* Exercise requirements
In the records below, reproduce exactly the lines from the one containing "notepad: none [177,315,311,379]" through the one containing "knife block: none", both included, and omit the pictures.

* Task inputs
-=-=-
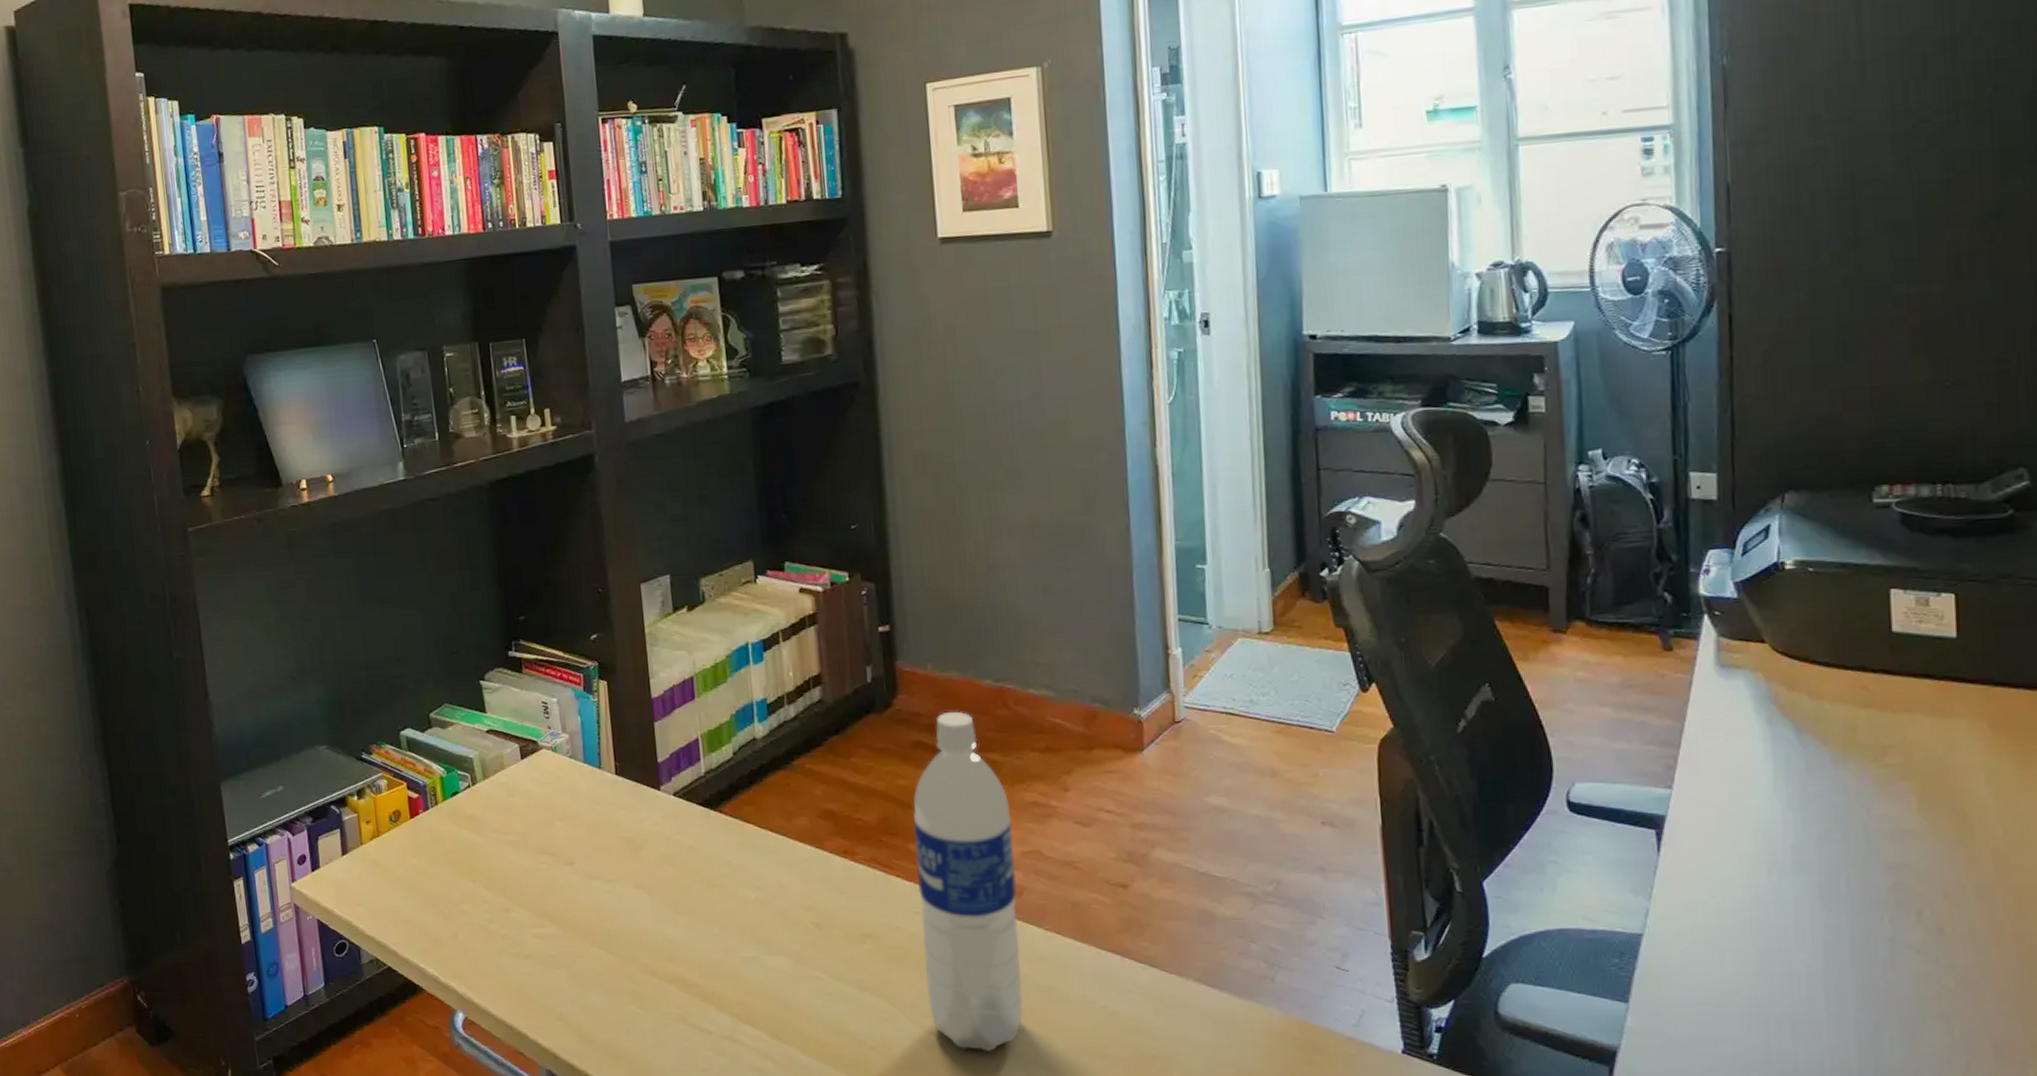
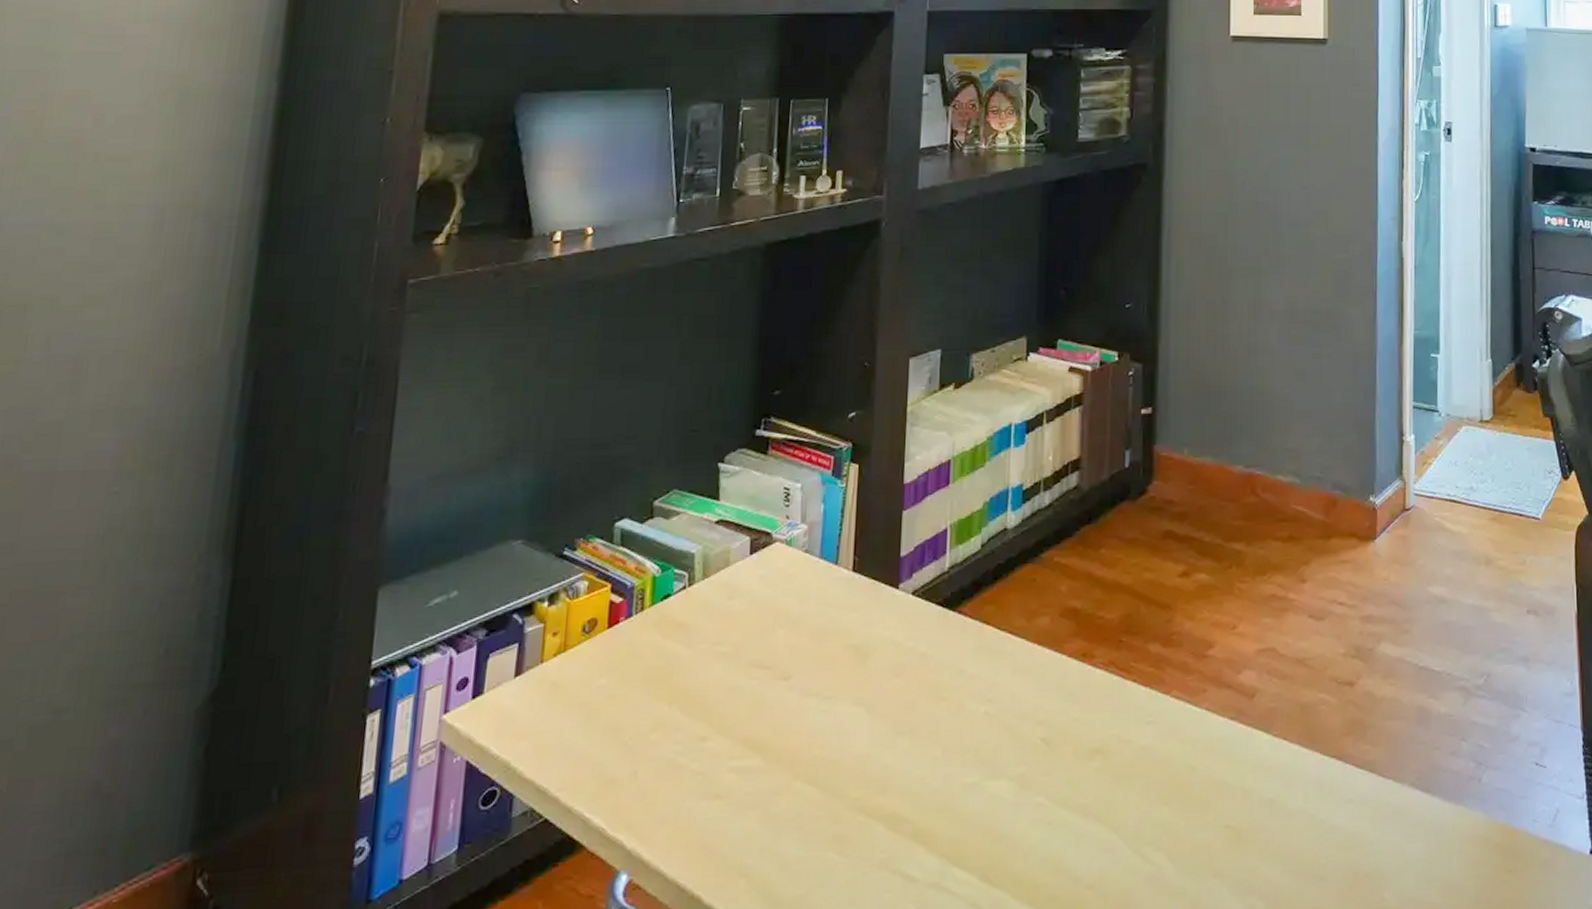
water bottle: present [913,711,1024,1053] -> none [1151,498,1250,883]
-=-=-
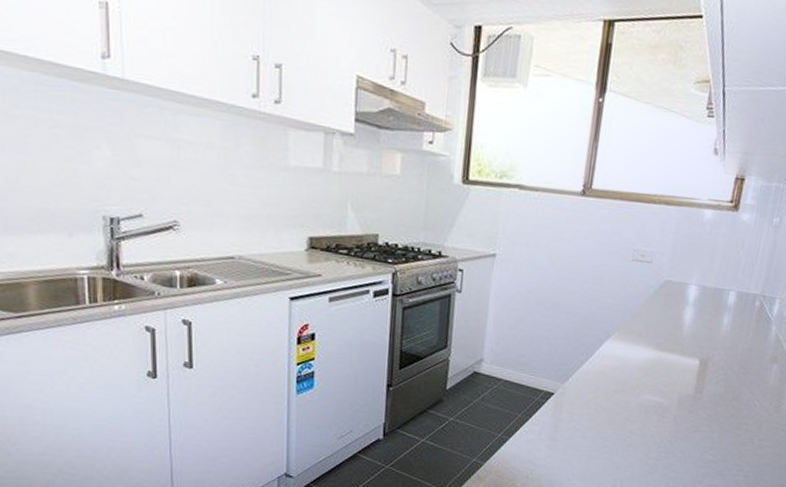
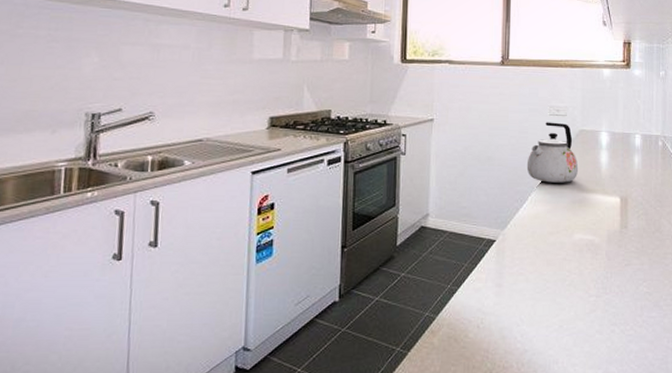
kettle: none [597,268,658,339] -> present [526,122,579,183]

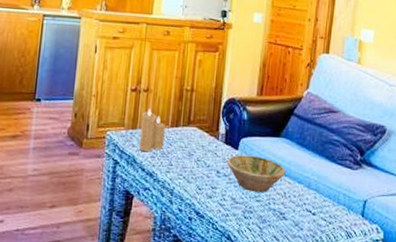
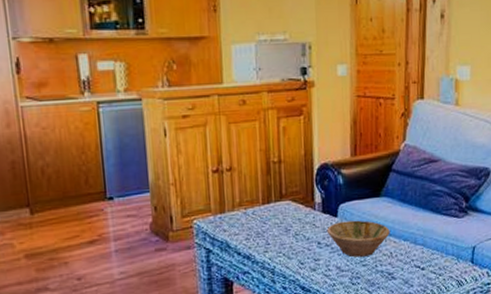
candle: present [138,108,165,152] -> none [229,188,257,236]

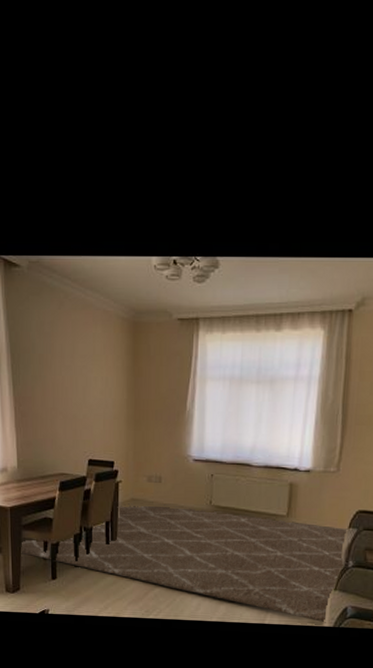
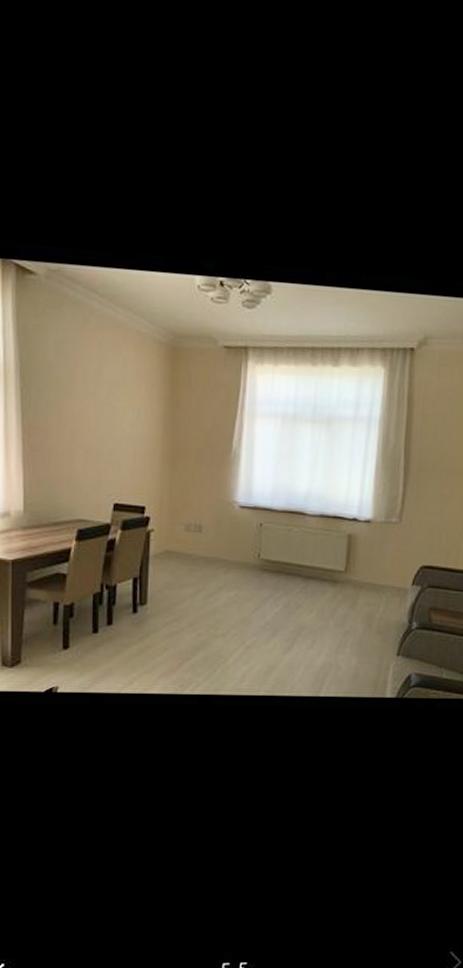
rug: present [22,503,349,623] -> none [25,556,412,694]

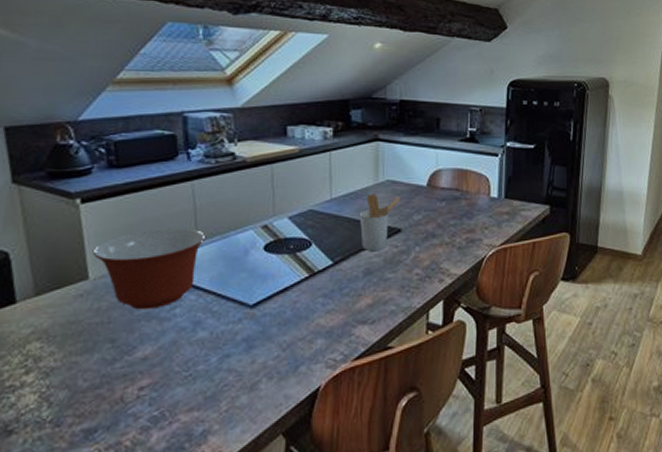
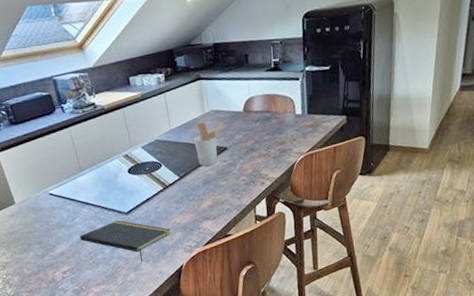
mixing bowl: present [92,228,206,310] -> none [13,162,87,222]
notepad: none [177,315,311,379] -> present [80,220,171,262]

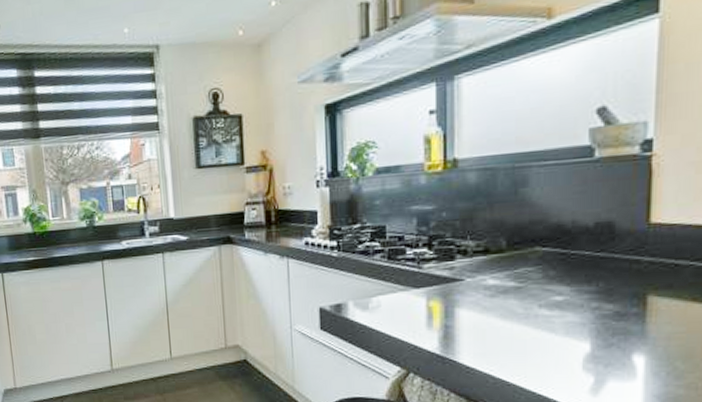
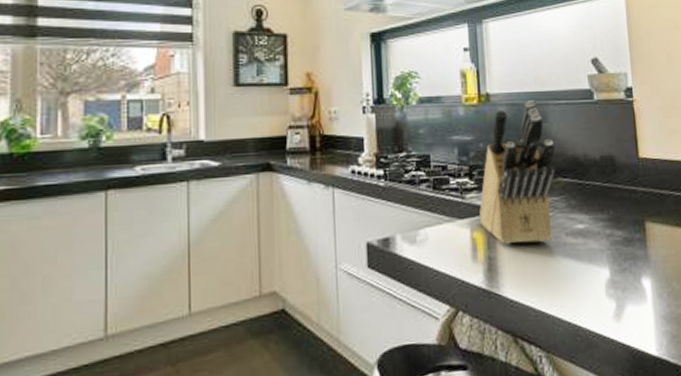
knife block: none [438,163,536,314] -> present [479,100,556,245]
-=-=-
* Written answer
notepad: none [177,315,311,379] -> present [80,220,171,262]

knife block: none [438,163,536,314] -> present [479,100,556,245]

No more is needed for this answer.